= Beginning of Section =

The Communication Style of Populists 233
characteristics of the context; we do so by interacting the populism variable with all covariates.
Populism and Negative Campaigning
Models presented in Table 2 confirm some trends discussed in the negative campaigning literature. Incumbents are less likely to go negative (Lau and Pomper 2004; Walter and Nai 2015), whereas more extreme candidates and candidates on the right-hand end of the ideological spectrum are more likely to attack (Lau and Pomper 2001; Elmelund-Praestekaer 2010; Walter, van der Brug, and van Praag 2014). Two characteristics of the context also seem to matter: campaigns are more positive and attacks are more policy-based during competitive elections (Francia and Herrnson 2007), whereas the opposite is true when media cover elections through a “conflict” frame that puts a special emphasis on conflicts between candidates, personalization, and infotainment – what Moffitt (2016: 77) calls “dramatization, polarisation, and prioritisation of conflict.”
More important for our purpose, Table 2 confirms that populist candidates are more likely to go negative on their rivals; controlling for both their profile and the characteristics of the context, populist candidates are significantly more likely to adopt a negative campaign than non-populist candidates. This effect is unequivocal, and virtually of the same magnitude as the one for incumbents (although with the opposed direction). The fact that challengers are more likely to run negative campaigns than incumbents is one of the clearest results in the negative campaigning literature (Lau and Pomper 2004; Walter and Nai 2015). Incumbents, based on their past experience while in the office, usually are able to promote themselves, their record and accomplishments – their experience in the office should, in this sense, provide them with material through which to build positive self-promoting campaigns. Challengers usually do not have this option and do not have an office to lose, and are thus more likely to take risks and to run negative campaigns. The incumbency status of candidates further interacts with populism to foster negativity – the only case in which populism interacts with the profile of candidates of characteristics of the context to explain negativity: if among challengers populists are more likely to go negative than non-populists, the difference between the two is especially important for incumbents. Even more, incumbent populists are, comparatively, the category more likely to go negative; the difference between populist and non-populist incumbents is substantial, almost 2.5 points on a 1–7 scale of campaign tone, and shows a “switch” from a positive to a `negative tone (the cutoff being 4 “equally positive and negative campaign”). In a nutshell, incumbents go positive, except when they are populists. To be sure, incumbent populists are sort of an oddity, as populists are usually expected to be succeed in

= End of Section =

WORK ITEM —
Retype the entries precisely as they stand.

WRITTEN ANSWER —
The Communication Style of Populists 233
characteristics of the context; we do so by interacting the populism variable with all covariates.
Populism and Negative Campaigning
Models presented in Table 2 confirm some trends discussed in the negative campaigning literature. Incumbents are less likely to go negative (Lau and Pomper 2004; Walter and Nai 2015), whereas more extreme candidates and candidates on the right-hand end of the ideological spectrum are more likely to attack (Lau and Pomper 2001; Elmelund-Praestekaer 2010; Walter, van der Brug, and van Praag 2014). Two characteristics of the context also seem to matter: campaigns are more positive and attacks are more policy-based during competitive elections (Francia and Herrnson 2007), whereas the opposite is true when media cover elections through a “conflict” frame that puts a special emphasis on conflicts between candidates, personalization, and infotainment – what Moffitt (2016: 77) calls “dramatization, polarisation, and prioritisation of conflict.”
More important for our purpose, Table 2 confirms that populist candidates are more likely to go negative on their rivals; controlling for both their profile and the characteristics of the context, populist candidates are significantly more likely to adopt a negative campaign than non-populist candidates. This effect is unequivocal, and virtually of the same magnitude as the one for incumbents (although with the opposed direction). The fact that challengers are more likely to run negative campaigns than incumbents is one of the clearest results in the negative campaigning literature (Lau and Pomper 2004; Walter and Nai 2015). Incumbents, based on their past experience while in the office, usually are able to promote themselves, their record and accomplishments – their experience in the office should, in this sense, provide them with material through which to build positive self-promoting campaigns. Challengers usually do not have this option and do not have an office to lose, and are thus more likely to take risks and to run negative campaigns. The incumbency status of candidates further interacts with populism to foster negativity – the only case in which populism interacts with the profile of candidates of characteristics of the context to explain negativity: if among challengers populists are more likely to go negative than non-populists, the difference between the two is especially important for incumbents. Even more, incumbent populists are, comparatively, the category more likely to go negative; the difference between populist and non-populist incumbents is substantial, almost 2.5 points on a 1–7 scale of campaign tone, and shows a “switch” from a positive to a `negative tone (the cutoff being 4 “equally positive and negative campaign”). In a nutshell, incumbents go positive, except when they are populists. To be sure, incumbent populists are sort of an oddity, as populists are usually expected to be succeed in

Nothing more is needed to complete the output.